Wat voor soort logica is dit? Het is de enige keer in Mortons soms haast onnavolgbare betoog, dat hij de naam noemt van Deleuze. Dat is opmerkelijk, want Mortons nieuwe, ecologische wijze van denken heeft veel gemeen met de redeneertrant van Deleuze, maar ook met de wijze waarop een psychotisch brein gedachtevluchten organiseert waarin de werkelijkheid zich verknoopt met een model van de werkelijkheid, dat op zijn beurt weer verbonden is met ander model dat ook al in het eerste model besloten lag. Het denken van Deleuze vertoont enige verwantschap met de wonderlijke gedachtevluchten die zich kunnen aandienen in een psychose, maar ook met het Droste-effect van Escher. 

Van kinds af aan heb ik een fascinatie voor het oneindige Droste-effect. Die fascinatie kreeg gaandeweg iets te maken met mijn belangstelling voor de waan. Het Droste-effect is meer dan alleen de afbeelding op het blikje cacao van Droste waarop weer dat blikje is te zien, ad infinitum. Escher heeft dat motief talloze malen op pakkende wijze in beeld gebracht. Maar wat is dan werkelijkheid en wat is schijn? Feiten werden voortdurend door fictie gemaskeerd, om zo de werkelijkheid wellicht dieper te kunnen raken dan door een koele registratie van de feiten mogelijk was geweest. We hebben de fictie nodig om de wereld echt te kunnen begrijpen. Dat wordt helemaal duidelijk in een roman als daarin sprake is van een Droste-effect.

Het Droste-effect en Deleuze’s filosofie hebben beide een verwantschap met de structuur van de waan. Beide delen een gemeenschappelijk thema van zelfreferentie en oneidigheid. Beide dagen de traditionele structuren uit en nodigen uit tot een andere manier van denken. Terwijl het Droste-effect visueel is, gaat Deleuze dieper in op de aard van concepten en hoe ze ontstaan.
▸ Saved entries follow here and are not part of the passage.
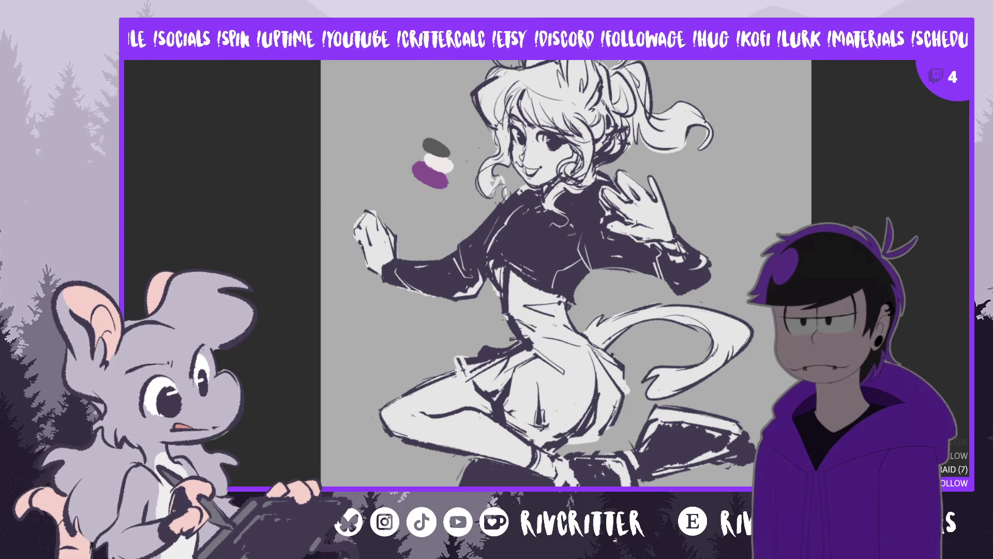
# Step: Mirror the cat-girl sketch horizontally with H, then zoom in on her upper body
pyautogui.scroll(2, 566, 275)
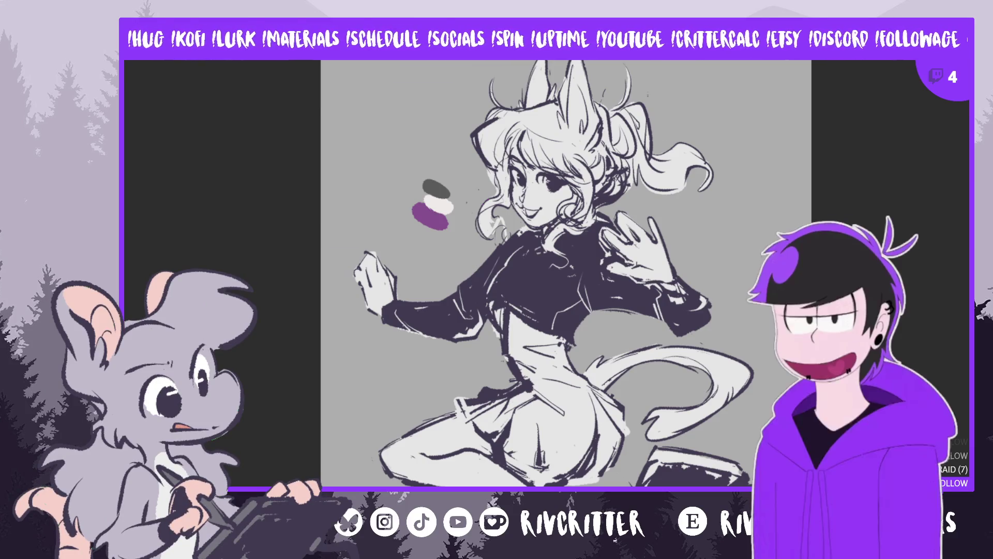
pyautogui.scroll(-3, 561, 429)
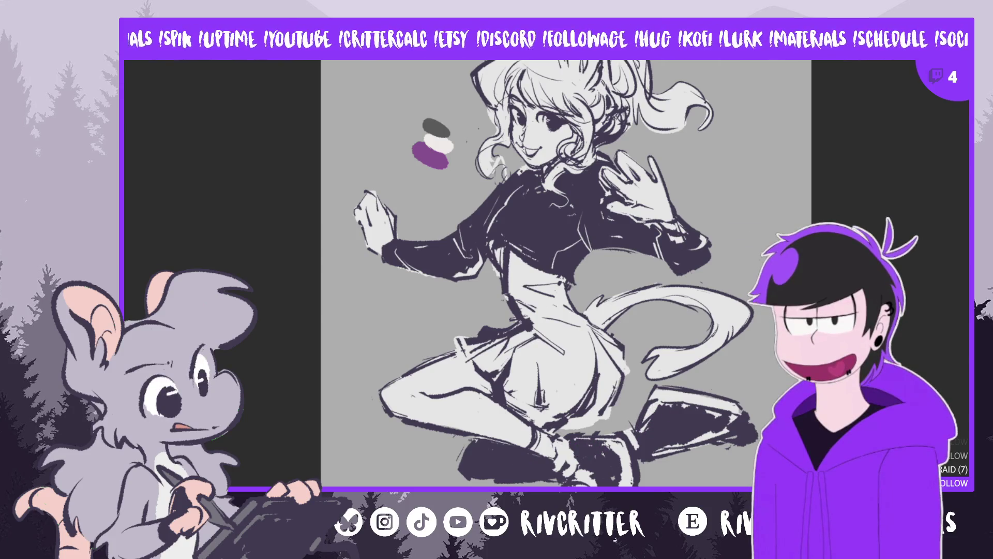
pyautogui.press('h')
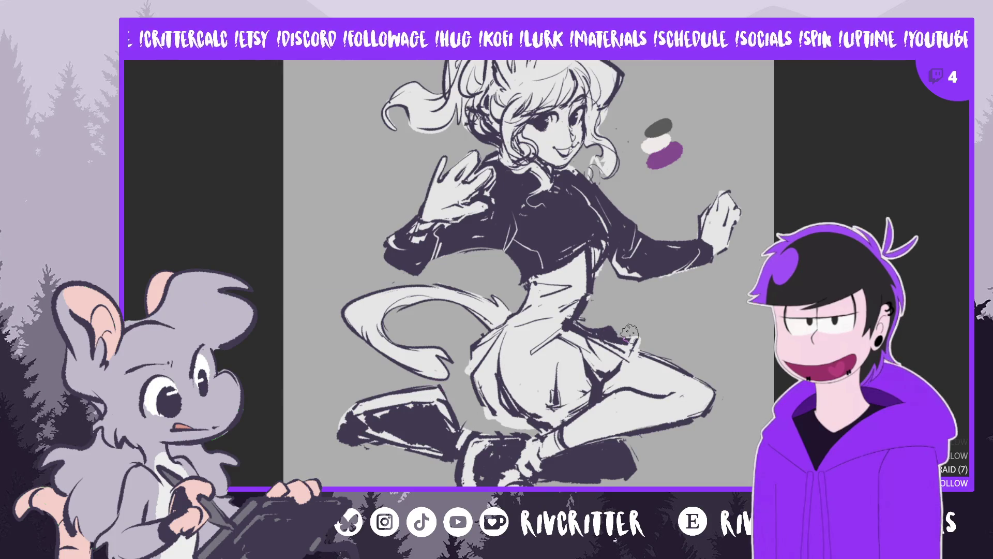
pyautogui.press('ctrl+plus')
Je zou kunnen stellen dat Deleuze’s filosofie een ‘mentaal Droste-effect’ creëert, waarbij nieuwe ideeën voortkomen uit voortdurende interacties en zelfverwijzing. De verdwijning van de boomvormige schema’s ten gunste van rizomatische bewegingen is ontwikkeling die zich ook aandient in de wetenschap. Of zoals Deleuze het formuleerde: ‘De wetenschap zal steeds meer als gras zijn, in het midden, tussen de dingen en te midden van andere dingen, hun vlucht vergezellend.’ Je zou ook kunnen zeggen: zelfs de wetenschap wordt psychotisch omdat ze op de vlucht slaat in een oneindige beweging. Dat lijkt een plausibele gedachte die alleen maar actueler dreigt te worden met de ecologische catastrofes voor ogen die ons nog te wachten staan.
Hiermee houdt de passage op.